Assigned task 1
Print the passage of the cable on the Croatian journalist's arrest that opens with the words containing "Cablegate: Croatian Journalist" and closes with "to his website.".
Assigned task 2
According to the cable on the Croatian journalist's arrest, on what date did Zagreb police arrest Željko Peratović?
Assigned task 3
Finish out the next part of the cable on the Croatian journalist's arrest, continuing the cable rather than the listing from where it stops.

Peratović claims that newspapers had published the other two documents, which included references to the British Secret Service and meetings between British intelligence and the former Police Chief of Croatia, Ranko Ostojić.
Cablegate: Croatian Journalist Detained, Released
Thursday, 25 October 2007, 2:04 pm
FOR EUR/SCE, EUR/PPD, AND DRL
E.O. 12958: N/A
TAGS: PREL PGOV PHUM HR
SUBJECT: CROATIAN JOURNALIST DETAINED, RELEASED
1. (SBU) SUMMARY:
Zagreb police arrested freelance journalist, Željko Peratović, on October 18, and released him the following the day, charging him with posting classified documents to his website.
Human rights and media groups and the opposition Social Democratic Party (SDP) quickly protested the arrest. Prime Minister Sanader expressed support for media freedom in the days following.

Listed records

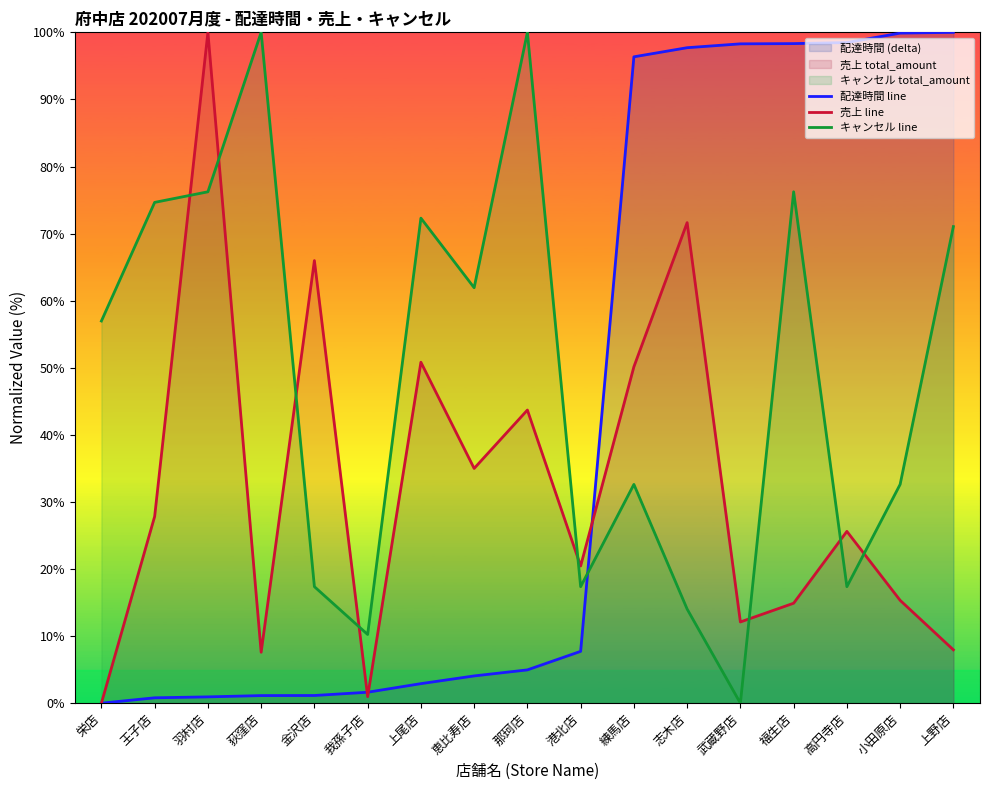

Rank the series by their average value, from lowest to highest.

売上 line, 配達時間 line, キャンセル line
==
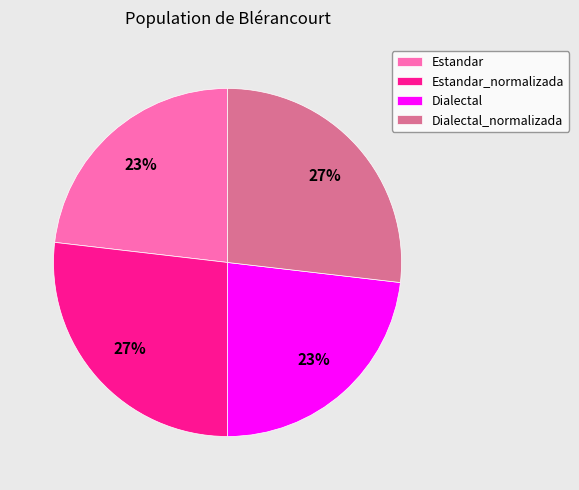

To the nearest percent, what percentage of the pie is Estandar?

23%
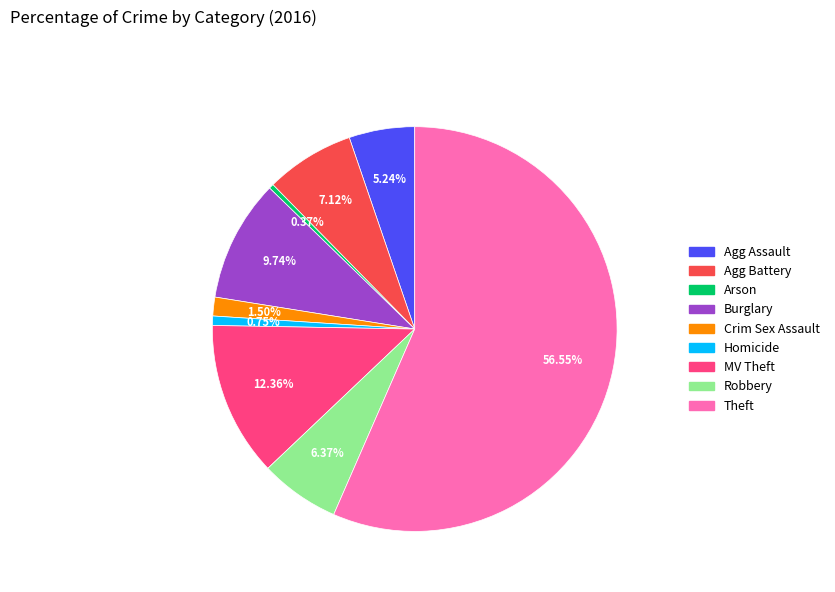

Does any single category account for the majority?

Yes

Result 1
Cablegate: Croatian Journalist Detained, Released
Thursday, 25 October 2007, 2:04 pm
FOR EUR/SCE, EUR/PPD, AND DRL
E.O. 12958: N/A
TAGS: PREL PGOV PHUM HR
SUBJECT: CROATIAN JOURNALIST DETAINED, RELEASED
1. (SBU) SUMMARY:
Zagreb police arrested freelance journalist, Željko Peratović, on October 18, and released him the following the day, charging him with posting classified documents to his website.

Result 2
October 18.

Result 3
President Mesić characterized the search of Peratović’s apartment as a mistake and said that the case should have been handled differently. END SUMMARY
2. (U) Zagreb police arrested free-lance journalist Željko Peratović October 18 on charges of revealing state and military secrets on his website, releasing him on October 19. The police seized three
computers, a mobile phone, and documents from his apartment. While Peratović is the subject of a criminal investigation, prosecutors have not decided whether he will be brought to trial. Police are
seeking to identify the government officials who allegedly leaked the documents.
3. (U) According to Peratović, the documents in question were already in the public domain and had been on his website for months. One of the documents allegedly had been submitted to the Parliament
to substantiate his claim that Croatian intelligence had trailed him as a result of his reporting on the ICTY case against retired General Gotovina. Peratović claims that newspapers had published the other two documents, which included references to the British Secret Service and meetings between British intelligence and the former Croatian Police Chief, Ranko Ostojić.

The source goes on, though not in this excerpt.